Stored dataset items
▼▼▼

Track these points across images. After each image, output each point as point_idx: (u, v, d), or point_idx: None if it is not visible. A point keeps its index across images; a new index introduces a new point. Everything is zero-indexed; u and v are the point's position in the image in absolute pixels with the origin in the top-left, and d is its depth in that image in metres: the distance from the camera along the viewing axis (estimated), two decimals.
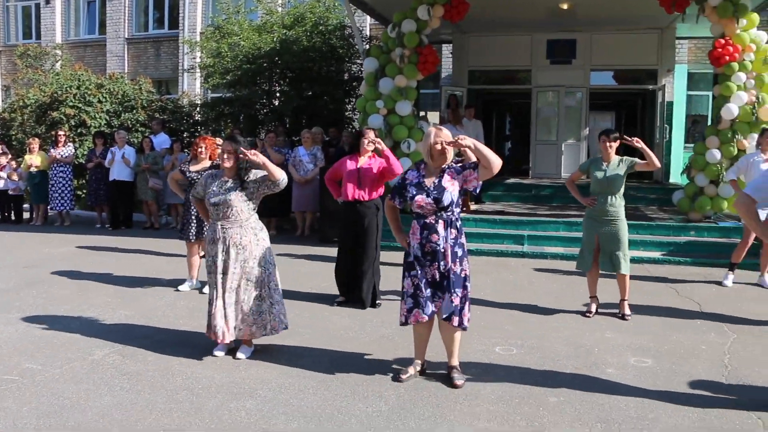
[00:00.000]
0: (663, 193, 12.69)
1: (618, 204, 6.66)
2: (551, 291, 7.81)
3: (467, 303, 4.84)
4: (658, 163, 6.63)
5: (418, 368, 5.01)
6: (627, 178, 6.72)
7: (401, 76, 10.86)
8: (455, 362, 4.94)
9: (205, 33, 17.68)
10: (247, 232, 5.32)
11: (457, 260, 4.77)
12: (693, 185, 10.41)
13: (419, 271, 4.77)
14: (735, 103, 9.90)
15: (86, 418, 4.27)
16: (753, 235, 8.07)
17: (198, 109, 16.98)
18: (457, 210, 4.81)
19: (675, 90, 16.91)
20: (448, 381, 4.84)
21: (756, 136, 9.69)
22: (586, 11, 13.74)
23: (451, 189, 4.71)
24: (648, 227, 10.23)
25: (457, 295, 4.75)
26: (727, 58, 9.91)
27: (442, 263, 4.72)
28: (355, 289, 7.03)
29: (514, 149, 22.75)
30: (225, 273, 5.29)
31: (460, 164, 4.79)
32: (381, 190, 7.09)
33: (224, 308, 5.29)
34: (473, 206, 9.79)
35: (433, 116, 17.14)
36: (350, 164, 7.04)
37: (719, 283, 8.28)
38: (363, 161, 7.04)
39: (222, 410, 4.38)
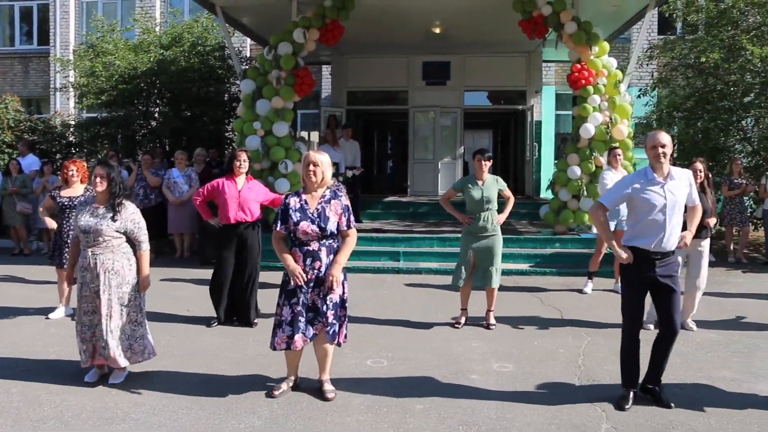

▲▲▲

To do >>
Among the lines above, repeat exactly those from the line with "14: (735, 103, 9.90)" to the line with "34: (473, 206, 9.79)", counting both ends.

Answer to the exercise >>
14: (735, 103, 9.90)
15: (86, 418, 4.27)
16: (753, 235, 8.07)
17: (198, 109, 16.98)
18: (457, 210, 4.81)
19: (675, 90, 16.91)
20: (448, 381, 4.84)
21: (756, 136, 9.69)
22: (586, 11, 13.74)
23: (451, 189, 4.71)
24: (648, 227, 10.23)
25: (457, 295, 4.75)
26: (727, 58, 9.91)
27: (442, 263, 4.72)
28: (355, 289, 7.03)
29: (514, 149, 22.75)
30: (225, 273, 5.29)
31: (460, 164, 4.79)
32: (381, 190, 7.09)
33: (224, 308, 5.29)
34: (473, 206, 9.79)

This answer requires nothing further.